• [WORK INSTRUCTION]:
This exercise asks for every record to be output again exactly.

* * * * * * *

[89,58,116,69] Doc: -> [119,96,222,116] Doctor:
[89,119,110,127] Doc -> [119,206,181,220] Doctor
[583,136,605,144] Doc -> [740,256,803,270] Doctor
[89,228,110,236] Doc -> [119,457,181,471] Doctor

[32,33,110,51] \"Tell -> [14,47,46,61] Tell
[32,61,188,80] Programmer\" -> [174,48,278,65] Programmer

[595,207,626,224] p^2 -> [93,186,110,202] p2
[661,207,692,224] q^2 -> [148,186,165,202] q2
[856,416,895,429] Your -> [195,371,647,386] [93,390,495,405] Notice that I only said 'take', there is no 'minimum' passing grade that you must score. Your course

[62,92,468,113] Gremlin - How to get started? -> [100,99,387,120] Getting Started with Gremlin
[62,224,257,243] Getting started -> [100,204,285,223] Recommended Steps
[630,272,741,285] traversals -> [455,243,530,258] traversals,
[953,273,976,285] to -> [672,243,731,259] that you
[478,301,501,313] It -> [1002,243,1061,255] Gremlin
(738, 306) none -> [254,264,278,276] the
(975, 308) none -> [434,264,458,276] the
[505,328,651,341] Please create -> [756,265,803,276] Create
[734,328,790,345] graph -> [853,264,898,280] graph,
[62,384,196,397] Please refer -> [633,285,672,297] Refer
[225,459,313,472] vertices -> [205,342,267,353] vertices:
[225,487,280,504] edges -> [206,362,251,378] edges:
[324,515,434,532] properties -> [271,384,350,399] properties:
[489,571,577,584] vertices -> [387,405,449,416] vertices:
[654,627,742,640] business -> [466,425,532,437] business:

* * * * * * *

• [EXERCISE SOLUTION]:
[89,58,116,69] Doc: -> [119,96,222,116] Doctor:
[89,119,110,127] Doc -> [119,206,181,220] Doctor
[583,136,605,144] Doc -> [740,256,803,270] Doctor
[89,228,110,236] Doc -> [119,457,181,471] Doctor

[32,33,110,51] \"Tell -> [14,47,46,61] Tell
[32,61,188,80] Programmer\" -> [174,48,278,65] Programmer

[595,207,626,224] p^2 -> [93,186,110,202] p2
[661,207,692,224] q^2 -> [148,186,165,202] q2
[856,416,895,429] Your -> [195,371,647,386] [93,390,495,405] Notice that I only said 'take', there is no 'minimum' passing grade that you must score. Your course

[62,92,468,113] Gremlin - How to get started? -> [100,99,387,120] Getting Started with Gremlin
[62,224,257,243] Getting started -> [100,204,285,223] Recommended Steps
[630,272,741,285] traversals -> [455,243,530,258] traversals,
[953,273,976,285] to -> [672,243,731,259] that you
[478,301,501,313] It -> [1002,243,1061,255] Gremlin
(738, 306) none -> [254,264,278,276] the
(975, 308) none -> [434,264,458,276] the
[505,328,651,341] Please create -> [756,265,803,276] Create
[734,328,790,345] graph -> [853,264,898,280] graph,
[62,384,196,397] Please refer -> [633,285,672,297] Refer
[225,459,313,472] vertices -> [205,342,267,353] vertices:
[225,487,280,504] edges -> [206,362,251,378] edges:
[324,515,434,532] properties -> [271,384,350,399] properties:
[489,571,577,584] vertices -> [387,405,449,416] vertices:
[654,627,742,640] business -> [466,425,532,437] business:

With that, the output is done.